There’s a reason that the asset management industry and hedge funds haven’t all left the City of London. The industry has had a huge say in European regulation.
Twenty-five percent of them left within nine months of AIFMD (the Alternative Investment Fund Managers Directive, Europe's most recent piece of hedge fund regulation).
Of all hedge funds?
Yep, hedge funds, managed funds. Off they went, of course they did.
It was remarkable that the EU’s response to the credit crisis was to put in place regulation of hedge funds, which didn’t issue or use credit other than day trading. AIFMD was a very badly-timed piece of legislation and it showed the dangers of not being in control of your own life and your own industry.
I believe in competition. The idea of creating everything the same, over a broad area is actually fundamentally anti-competitive if you believe in tax competition and regulatory competition, which I most certainly do. Actually, where there are differences between things, it creates more business, not less business.
Paint a picture of the financial services industry as a whole in five or ten years from now.
Well if Britain goes global it’ll be a damn sight bigger than it is now!
With this, the Brexiter abruptly fled the interview after less than five minutes for the safety of three men waiting patiently nearby to take selfies with him.
I spot him later on the venue's sunny terrace, smiling as he lights a cigarette and enjoys the view of lake and mountains.
For Farage, who has devoted the last 20 years to getting Britain out of what he referred to in his remarks as «that corrupt union», the campaign has ended. For the City of London, it is about to begin – without him.
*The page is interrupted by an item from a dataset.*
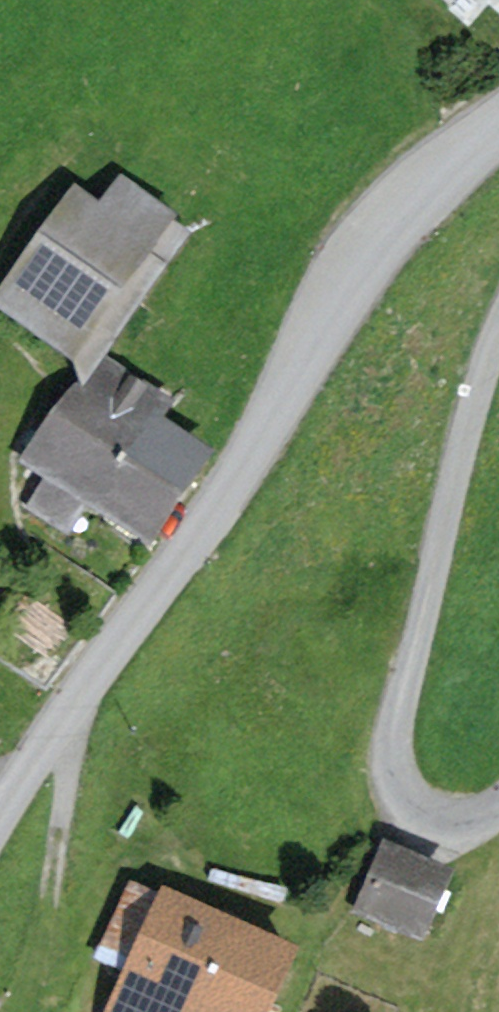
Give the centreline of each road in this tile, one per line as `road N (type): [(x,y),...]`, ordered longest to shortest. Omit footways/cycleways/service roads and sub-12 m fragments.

Nigel Farage, who turns 53 on Monday, is best known for co-founding the anti-European Ukip, or the U.K. Independence Party. In 1982, he eschewed University for the City of London, where he began trading commodities. A member of the European parliament since 1999, Farage worked for Drexel Burnham Lambert and Refco during his financial career. His connection to the City has faded with the rise of Ukip, which he led from 2006 to 2009 and again from 2010 to last year. He was branded a coward when he stepped down last June following a successful campaign for Britain to leave the European Union. Britain triggered the formal two-year process to leave the bloc on March 29, 2017.